Michael Balmer

Inst.f. Verkehrsplanung/Transportsysteme, ETHZ

January 15, 2008, 11:15, Room GC B3 424 (click here for the map)

Modeling Travel Behaviour in Multi-Agent Transport Simulation (MATSim)

Multi-agent micro-simulation is becoming increasingly important in traffic simulation, traffic analysis, and traffic forecasting. It allows one to model the decision making processes of each single individual explicitly. This is of importance since it is not a vehicle which produces traffic; it is the person who drives the vehicle. Persons do not just produce traffic; instead each of them tries to manage his/her day (week, life) in a satisfying way. Therefore, the decision makers do not only base their decisions on a specific part of their day (i.e. a single trip), each decision is a result of their complete daily needs. So, some of the major challenges in multi-agent transport simulations are - to model the success of a complete individual daily demand, - to model the decisions of each individual based on the success-rate of his/her demand, - to model the diversity of adaption of each individual daily demand to achieve a more successful day, - and---last but not least---to reach a (globally) stable state for all individuals synchronously.
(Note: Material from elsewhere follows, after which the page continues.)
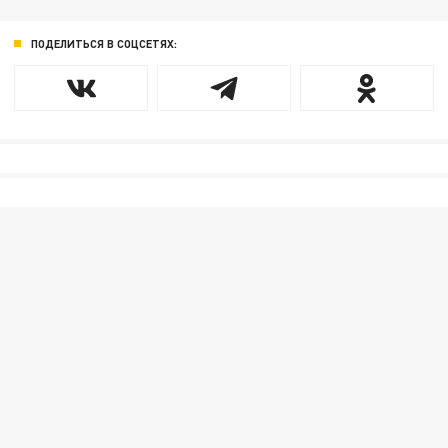
ПОДЕЛИТЬСЯ В СОЦСЕТЯХ:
We present the open source project MATSim-T (Multi-Agent Transport Simulation Toolkit), a modular approach for large scale scenarios to optimize individual (daily) demand. While the system is able to cope with transport scenarios of millions of individuals, the models are very simple in respect to travel behavior. This presentation is meant to produce a open discussion in the topic of individual decision making processes within MATSim.